Squats focus on the gluteus, quadriceps, hamstrings, and core muscles. Power phase for a squat is similar to the power phase on the bike, both requiring hip and knee extension.
These target the hamstrings, hips and lower back. Working one leg at a time will help correct muscle imbalances since each leg is forced to support the load independently.
These can be done with or without weights. These target the soleus and gastrocnemius muscles.
For more strength training tips off the bike, read: The Best Strength Exercises for Cyclists
On the bike strength training also plays a key role. Seated and standing muscle force efforts done on hill climbs will target all of the muscles listed above. Seated force efforts will place a large amount of stress on the quadriceps while standing force efforts will target more of the hamstrings. Both seated and standing efforts are important and are usually done with a slower cadence and harder gearing, requiring the need for greater force to be placed on the pedal. Force efforts will build greater strength and endurance in the legs. It is important to make sure you space out your force effort days far enough apart to recover from them, as too many too often can lead to tight muscles and injury.
Leg speed and efficiency are also important. Fast cadence, seated efforts will target hip flexion and the rectus femoris, the quadriceps muscle that engages to lift the knee and foot up to and over the 12 o’clock position of the pedal stroke. This muscle action also helps the opposite leg finish off the downward power phase. Increasing your cadence will also increase activation of the calf muscles1,2.These efforts help build greater aerobic strength in both the non-power and power phase of the pedal stroke, which will lead to greater pedaling efficiency during a race. Fast cadence efforts can be used throughout the year but are especially important as you get closer to your peak event.

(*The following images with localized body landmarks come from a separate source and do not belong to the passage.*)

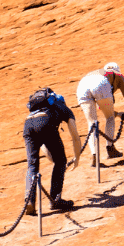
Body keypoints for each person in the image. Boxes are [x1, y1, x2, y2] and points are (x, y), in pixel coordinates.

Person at [22, 87, 80, 215]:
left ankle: (29, 201)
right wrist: (77, 158)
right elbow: (75, 137)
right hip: (45, 122)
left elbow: (42, 142)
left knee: (32, 165)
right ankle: (55, 199)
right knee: (60, 161)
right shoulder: (64, 109)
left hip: (28, 124)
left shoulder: (38, 108)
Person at [75, 61, 124, 163]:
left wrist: (117, 114)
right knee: (110, 118)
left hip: (82, 85)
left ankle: (94, 155)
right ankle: (110, 148)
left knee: (92, 124)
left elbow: (101, 106)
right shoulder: (118, 77)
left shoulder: (100, 73)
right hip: (100, 84)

As you train and build fatigue, primary muscles are going to become tight. Focus on simple stretches – such as touching your toes while standing, with straight legs, to stretch the hamstrings, pulling your heel towards your buttocks while standing to stretch the quadriceps and hip flexors, and calf stretches such as pulling the toes towards you with a towel or band while seated with straight legs.
Beyond the primary movers for a sport specific action, there are many other aspects that play an important role. The lungs and the ability to transfer oxygen to the muscles, the mental strength it takes to train continuously, and all the secondary, assistance muscles play a crucial role in overall strength. Your primary muscles for a given sport will always take on most off the work, but they will only be as strong as the entire system as a whole.